How Did I Get Here?

When I was a kid I lied a lot. Or at the very least I took great pleasure in the fine art of exaggeration, and still do to this day, to a certain degree. Not that I enjoy lying, though in our current moment in time when phrases like “alternative facts” are part of our accepted vernacular, I suppose being a lair isn’t considered all that bad any more. But I digress…

Exaggeration! That was my point. As a child, I exaggerated to make my stories better, which, in all fairness, is something you have to do as a kid if you want your story to be at least half way interesting. Unless you’re like a prodigy or a Rwandan boy solider, no kid really has anything all that interesting to say, but once again, I digress…

Why am I telling you about how full of shit I was as child? Well, because when I was asked to write a blog about my experiences as writer, to be honest my experiences are rather limited. I’ve have optioned two screenplays, which is very cool, but the experiences writing each of them were very similar. Just me, in my bedroom, huddled over a laptop while loud music plays, not too dissimilar to the way a goth teenager writes their poetry.

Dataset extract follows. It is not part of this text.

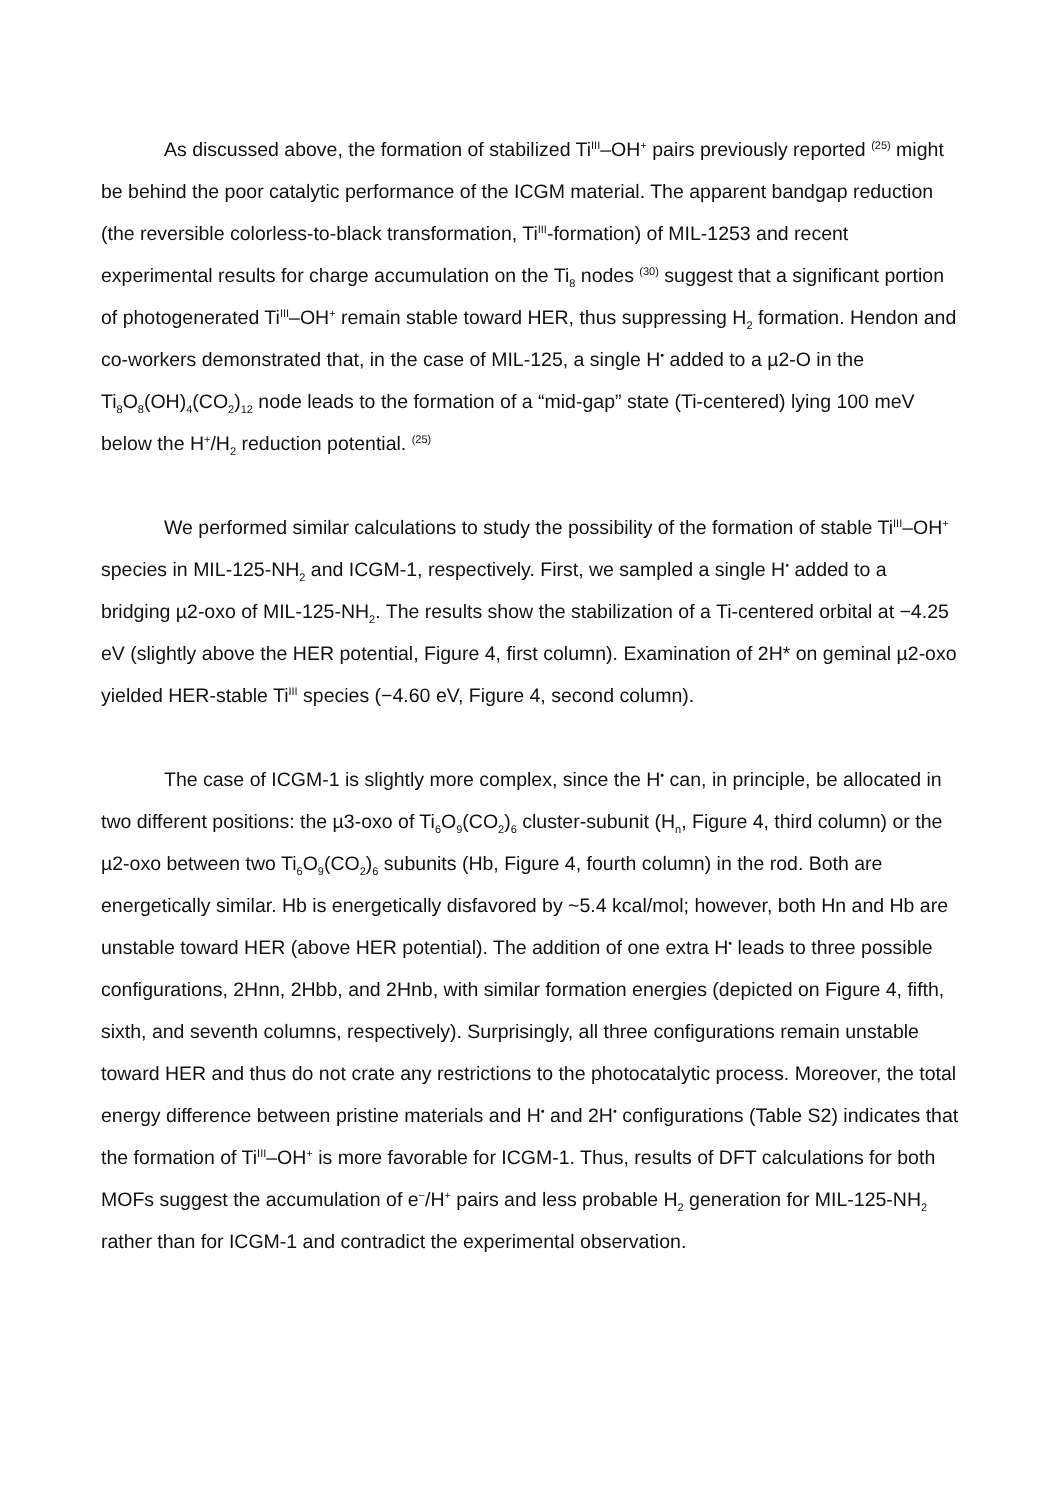As discussed above, the formation of stabilized Ti<sup>III</sup>–OH<sup>+</sup> pairs previously reported <sup>(25)</sup> might be behind the poor catalytic performance of the ICGM material. The apparent bandgap reduction (the reversible colorless-to-black transformation, Ti<sup>III</sup>-formation) of MIL-1253 and recent experimental results for charge accumulation on the Ti<sub>8</sub> nodes <sup>(30)</sup> suggest that a significant portion of photogenerated Ti<sup>III</sup>–OH<sup>+</sup> remain stable toward HER, thus suppressing H<sub>2</sub> formation. Hendon and co-workers demonstrated that, in the case of MIL-125, a single H<sup>•</sup> added to a µ2-O in the Ti<sub>8</sub>O<sub>8</sub>(OH)<sub>4</sub>(CO<sub>2</sub>)<sub>12</sub> node leads to the formation of a “mid-gap” state (Ti-centered) lying 100 meV below the H<sup>+</sup>/H<sub>2</sub> reduction potential. <sup>(25)</sup>
We performed similar calculations to study the possibility of the formation of stable Ti<sup>III</sup>–OH<sup>+</sup> species in MIL-125-NH<sub>2</sub> and ICGM-1, respectively. First, we sampled a single H<sup>•</sup> added to a bridging µ2-oxo of MIL-125-NH<sub>2</sub>. The results show the stabilization of a Ti-centered orbital at −4.25 eV (slightly above the HER potential, Figure 4, first column). Examination of 2H* on geminal µ2-oxo yielded HER-stable Ti<sup>III</sup> species (−4.60 eV, Figure 4, second column).
The case of ICGM-1 is slightly more complex, since the H<sup>•</sup> can, in principle, be allocated in two different positions: the µ3-oxo of Ti<sub>6</sub>O<sub>9</sub>(CO<sub>2</sub>)<sub>6</sub> cluster-subunit (H<sub>n</sub>, Figure 4, third column) or the µ2-oxo between two Ti<sub>6</sub>O<sub>9</sub>(CO<sub>2</sub>)<sub>6</sub> subunits (Hb, Figure 4, fourth column) in the rod. Both are energetically similar. Hb is energetically disfavored by ~5.4 kcal/mol; however, both Hn and Hb are unstable toward HER (above HER potential). The addition of one extra H<sup>•</sup> leads to three possible configurations, 2Hnn, 2Hbb, and 2Hnb, with similar formation energies (depicted on Figure 4, fifth, sixth, and seventh columns, respectively). Surprisingly, all three configurations remain unstable toward HER and thus do not crate any restrictions to the photocatalytic process. Moreover, the total energy difference between pristine materials and H<sup>•</sup> and 2H<sup>•</sup> configurations (Table S2) indicates that the formation of Ti<sup>III</sup>–OH<sup>+</sup> is more favorable for ICGM-1. Thus, results of DFT calculations for both MOFs suggest the accumulation of e<sup>−</sup>/H<sup>+</sup> pairs and less probable H<sub>2</sub> generation for MIL-125-NH<sub>2</sub> rather than for ICGM-1 and contradict the experimental observation.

I’m no Hemmingway, I don’t wake at dawn and drink a tumbler of scotch as I stand naked at my type writer, writing pages and pages of lean and honest pros before heading to the local tavern for more drinking and god willing a decent fight.

George Carlin once said that his job was “thinking up goofy shit.” And if I’m being honest, that’s the kind of writer I am. Not that I only write silly nonsensical stuff, but I like to think up goofy shit and write an honest, funny story.

So as far as my experiences as a writer, well I’ll have to have a few more. Then I can write another blog, and hopefully fill it with some goofy shit and a decent amount of exaggerations.

Cory Sayers is an extraordinary up and coming screenwriter based out of the San Francisco Bay Area. Anvil Springs Entertainment optioned “Meeting Charlie”, his first feature length screenplay, which started out as a short he wrote while he was still attending the film program at the Academy of Arts University in San Francisco, in 2011. “Meeting Charlie” and “Burning Henry” his second screenplay, optioned in 2014, were inspired by his love of the smaller, more character driven comedies of the late sixties and seventies.